One of the interesting themes that emerged from BrandZ data this year is the role of difference. Brands perceived as different fell only seven percent in 2019 vs. 20 percent for those that were not. The only three brands that increased their brand value this year—Nando’s, DStv, and Capitec Bank—were also among the top brands by this measure.

Being different is a major advantage when consumers have less money to spend. Different brands offer something that consumers can’t get elsewhere. And while consumers may be forced to purchase them less, they still do so—and always are loyal customers when better times return.

The problem, however, is that top South African brands in general are not as successful as their global counterparts by this measure, which probably reflects the insularity of South African brands. Only a small handful of top South African brands generate much of their revenue outside the country, with the bulk of them also accessing equally stressed African markets (both Nigeria and Angola have devalued their currencies in the most recent year, which hit Shoprite particularly hard). To those in country, top brands seem much like their counterparts, with little to distinguish their offerings.
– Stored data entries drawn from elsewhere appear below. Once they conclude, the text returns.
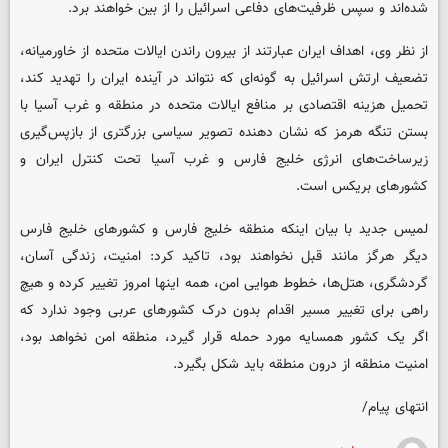
شده‌اند و سپس ظرفیت‌های دفاعی اسرائیل را از بین خواهند برد.
از نظر وی، اهداف ایران عبارتند از بیرون راندن ایالات متحده از خاورمیانه،
تضعیف ارتش اسرائیل به گونه‌ای که نتواند در آینده ایران را تهدید کند،
تحمیل هزینه اقتصادی بر منافع ایالات متحده در منطقه و غرب آسیا با
بستن تنگه هرمز که نشان دهنده تصویر سیاسی بزرگتری از بازپس‌گیری
زیرساخت‌های انرژی خلیج فارس و غرب آسیا تحت کنترل ایران و
کشورهای بریکس است.
لمیس جدید با بیان اینکه منطقه خلیج فارس و کشورهای خلیج فارس
دیگر هرگز مانند قبل نخواهند بود، تاکید کرد: امنیت، زندگی آسان،
گردشگری، هتل‌ها، خطوط هوایی امن، همه اینها امروز تغییر کرده و هیچ
راهی برای تغییر مسیر اقدام بدون درک کشورهای عربی وجود ندارد که
اگر یک کشور همسایه مورد حمله قرار گیرد، منطقه امن نخواهد بود،
امنیت منطقه از درون منطقه باید شکل بگیرد.
انتهای پیام/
This may be a missed opportunity. In the BAV Best Countries report, South Africa ranked extremely high on measures of difference. People around the world seem open to South African brands, including Nando’s, which leans into its SA identity to create a real distinction from its counterparts both home and abroad.

A more interesting fact is that consumers find top SA brands highly meaningful. Indeed, only four other countries outrank South Africa by this measure. In a way, this isn’t surprising. A lot of the country’s brands are succeeding with a strategy more honored in the breach than in the observance elsewhere: social activism. All North American and European brands to some degree state and express a purpose, often with a jarring disconnect between it and how they actually operate. But, with the country’s collectivist philosophy of ubuntu, which emphasizes helping others, SA brands have taken up purpose with a vengeance, both commenting on and taking part in calls for social and economic justice.

The trading game

Looking into the future of South African brands, the picture is unsurprisingly murky. While the political situation has stabilized, it is nonetheless much easier to make a mess than to clean it up. But there’s certainly room for optimism, and the market reflects that. Since the end of our valuation period in March, 2018, the rand is up modestly and the JSE is as well.
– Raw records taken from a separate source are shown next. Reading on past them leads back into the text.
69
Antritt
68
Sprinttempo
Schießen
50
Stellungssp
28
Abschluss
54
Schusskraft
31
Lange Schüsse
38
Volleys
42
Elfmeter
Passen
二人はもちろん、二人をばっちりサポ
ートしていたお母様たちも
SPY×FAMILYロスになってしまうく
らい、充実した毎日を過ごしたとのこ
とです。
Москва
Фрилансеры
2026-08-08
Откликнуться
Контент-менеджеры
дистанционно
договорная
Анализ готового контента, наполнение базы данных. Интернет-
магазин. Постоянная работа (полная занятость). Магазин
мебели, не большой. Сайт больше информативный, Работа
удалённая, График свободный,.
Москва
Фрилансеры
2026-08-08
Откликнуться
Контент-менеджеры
Nonetheless, brands will be challenged as customers have less money to spend, and that will have a major impact on strategy moving forward. We know from 20 years of BrandZ data that strong brands tend to emerge from recessions more quickly and return to pre-recession growth levels faster than weak brands. On the other hand, brands that go out of business don’t come back at all.

As a result, brand managers in South Africa face tough choices, whether they go all out for revenue and dilute their brands with massive deals and sales. Or do they stay the course, invest in their brands, and remain confident for the future? In the thought leadership section of this report, Charles Foster, CEO Africa & Middle East, Insights Division at Kantar, tries to cut through this Gordian knot, and explain how investment in brand, no matter the economic conditions, is a key factor in future success.

In any case, top brands tend to make the right choices in tough times and this should be no different in South Africa. Observing the best brands top 30, in fact, may be the best way for others in the country to find ways to return to growth. It’s time to pay attention and choose wisely.